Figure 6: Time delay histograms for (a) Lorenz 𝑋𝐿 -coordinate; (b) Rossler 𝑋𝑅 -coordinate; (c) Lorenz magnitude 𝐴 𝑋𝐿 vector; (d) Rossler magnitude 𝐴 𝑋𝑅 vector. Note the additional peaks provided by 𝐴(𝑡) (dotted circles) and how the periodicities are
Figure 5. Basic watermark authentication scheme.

========================

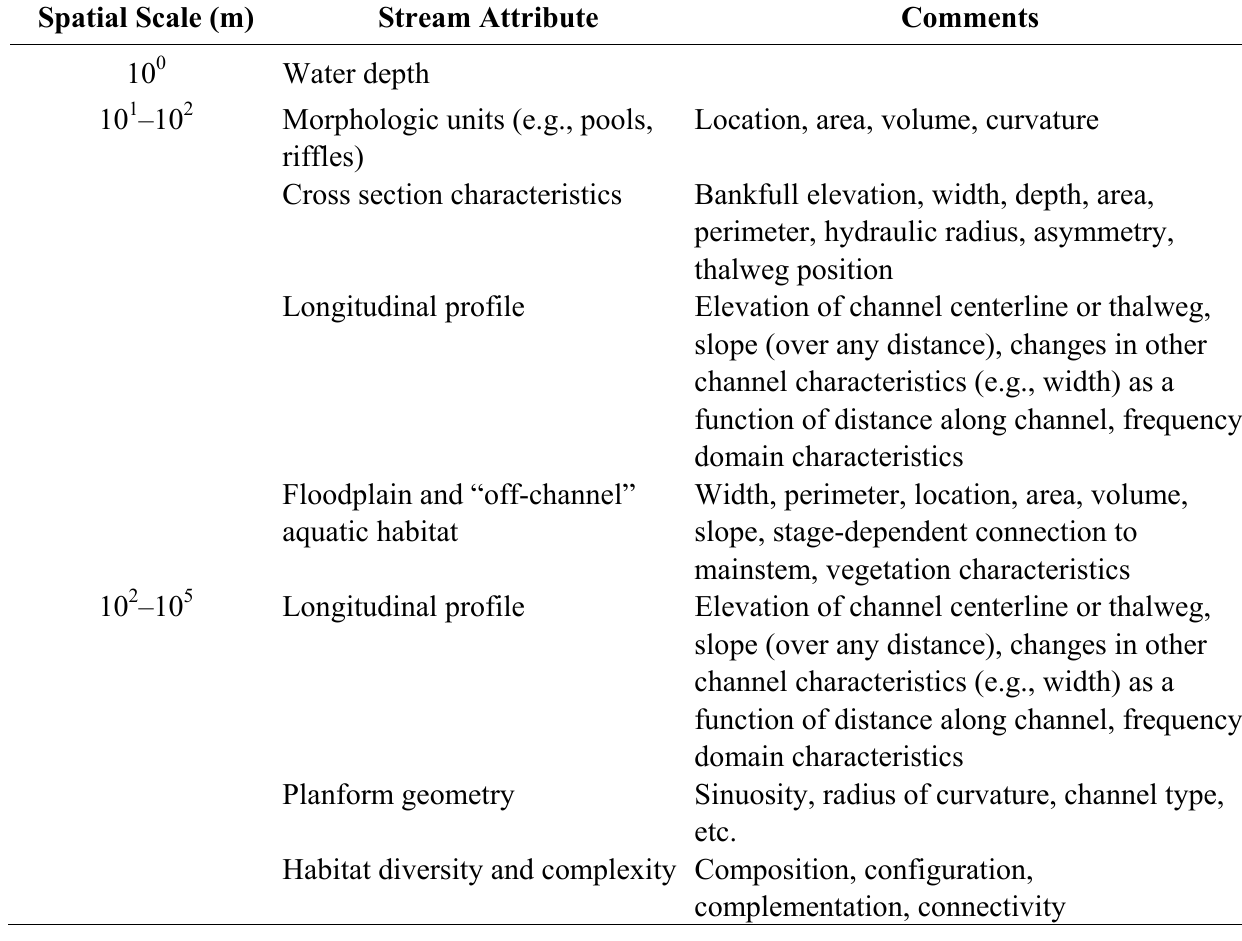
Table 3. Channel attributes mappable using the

========================

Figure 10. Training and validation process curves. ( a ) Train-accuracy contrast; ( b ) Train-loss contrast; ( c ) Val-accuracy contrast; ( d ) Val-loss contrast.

========================

EXERCISE:
Reproduce, exactly as they stand in the data above, the lines from the one that holds "Figure 6: Time" to the one that holds "Figure 5. Basic", inclusive.

TASK OUTPUT:
Figure 6: Time delay histograms for (a) Lorenz 𝑋𝐿 -coordinate; (b) Rossler 𝑋𝑅 -coordinate; (c) Lorenz magnitude 𝐴 𝑋𝐿 vector; (d) Rossler magnitude 𝐴 𝑋𝑅 vector. Note the additional peaks provided by 𝐴(𝑡) (dotted circles) and how the periodicities are
Figure 5. Basic watermark authentication scheme.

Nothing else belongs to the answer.